Aklapper triaged this task as Lowest priority.Jan 5 2015, 12:33 PM

so only doing this for categories where the current count is <5000 should be safe?

Imo, yes it should be given that limit, and only recounting on purge, not read. (although i guess @jcrespo is the person to ask).

There is the pathalogical case where if the category contains 5 billion entries but category table says 1, that would be bad, but that seems extraordinarily unlikely.

The only thing to watch out for is i think that the recount method gets a shared lock on all the categorylinks entries for that category. Im unsure how that affects performance

I do not think I am very useful here. I do not think counting on the foreground is a good idea, a purge action creating a background job that asyncronously counts them would be better, and it would allow for a larger limit, if using the "slow" slave.

Aside from that, I would test it to see how much it takes with real examples, and set the limit accordingly. I can do that, but others could do that, too. My only fear would be allowing spaming the purge action.

the recount method gets a shared lock on all the categorylinks entries for that category

That is worrying- with InnoDB, while inside a transaction, you do not need to lock the rows- it should get consistent reads automatically.

I do not think I am very useful here. I do not think counting on the foreground is a good idea, a purge action creating a background job that asyncronously counts them would be better, and it would allow for a larger limit, if using the "slow" slave.

Aside from that, I would test it to see how much it takes with real examples, and set the limit accordingly. I can do that, but others could do that, too. My only fear would be allowing spaming the purge action.

the recount method gets a shared lock on all the categorylinks entries for that category

That is worrying- with InnoDB, while inside a transaction, you do not need to lock the rows- it should get consistent reads automatically.

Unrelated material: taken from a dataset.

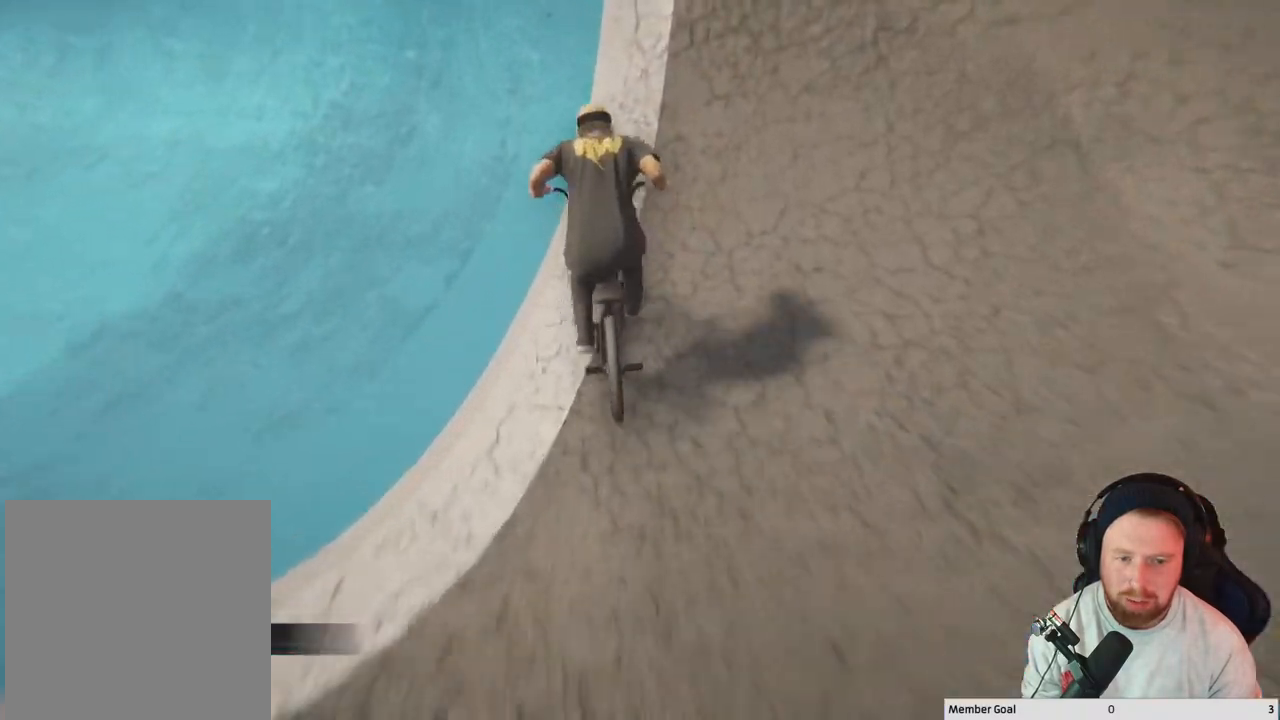
{"buttons": [], "left_stick": "center", "right_stick": "center", "events": [[17, "left_stick", "up"], [350, "right_stick", "up"], [400, "left_stick", "center"], [500, "R2", "up"], [500, "right_stick", "center"]]}
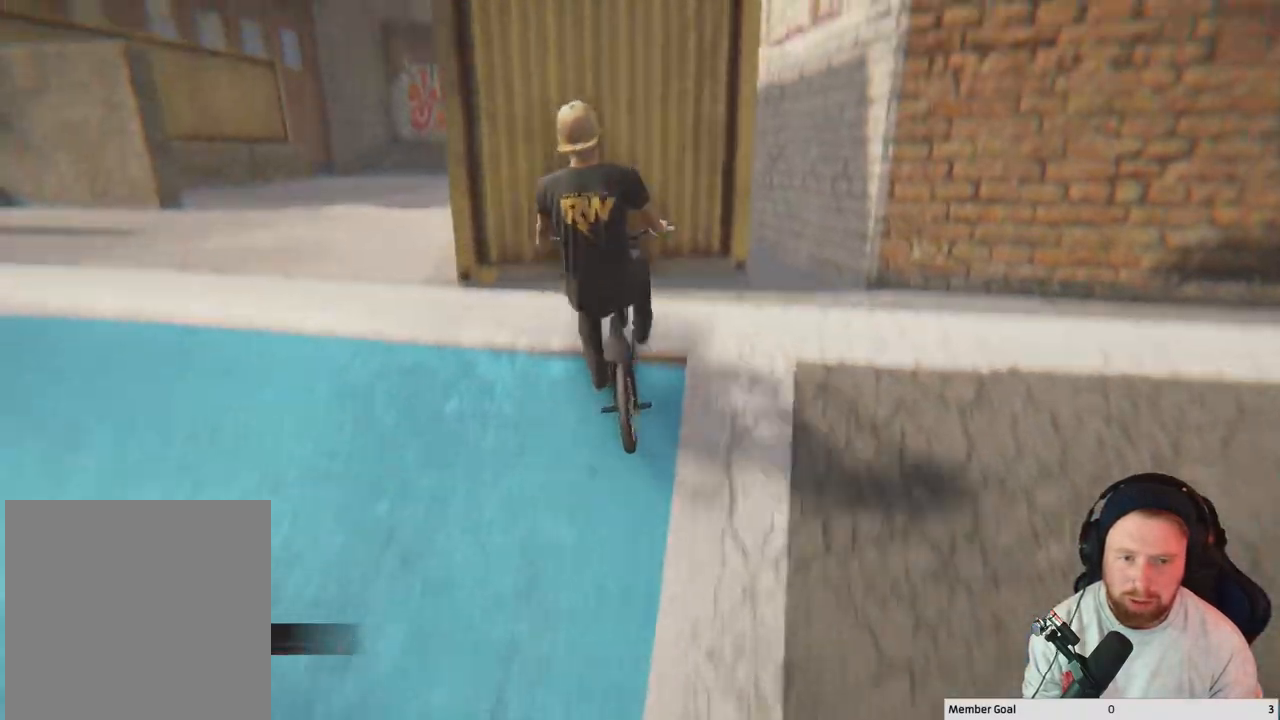
{"buttons": [], "left_stick": "up-left", "right_stick": "left", "events": [[267, "right_stick", "down"], [300, "left_stick", "up-left"], [500, "right_stick", "left"]]}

Without locking, pages getting added and removed from the category while the SELECT gets the new counts will not be counted correctly.

Without locking, pages getting added and removed from the category while the SELECT gets the new counts will not be counted correctly.

I disagree in a general case, but all depends on the definition of "counting", and what is the actual problem to be solved- which I am not familiar with. Maybe SERIALIZABLE is the right approach there, I do not know.

the recount method gets a shared lock on all the categorylinks entries for that category

That is worrying- with InnoDB, while inside a transaction, you do not need to lock the rows- it should get consistent reads automatically.

Without locking, pages getting added and removed from the category while the SELECT gets the new counts will not be counted correctly.

There is a way to address this concern, and I already have a patch (not quite ready for review, so not uploaded yet) that does the following:

  1. Acquires a named lock on the category to prevent concurrent counts refresh updates (normal links updates are unaffected)
  2. Ensures that subsequent queries will not read a stale snapshot (one taken before the lock was acquired)
  3. Counts all categorylinks rows of each type, and retrieves the old set of counts, in a single query (thus using a consistent snapshot, regardless of READ COMMITTED vs. REPEATABLE READ, assuming MVCC)
  4. If old and new counts are not the same, applies the necessary change(s) as difference(s) between old and new counts
  5. Releases the named lock

Here's an analogy:

You are a professor who teaches in a gigantic lecture hall. You notice that a clock high on the wall reads 11:00, but it is actually 11:05, according to your wristwatch, which is synchronized to a national time standard. You call maintenance and ask them to fix the time on the clock. At 12:05, a maintenance worker arrives and sets up his slow and rather noisy lift. Unfortunately, the worker's watch is broken, so he needs some help.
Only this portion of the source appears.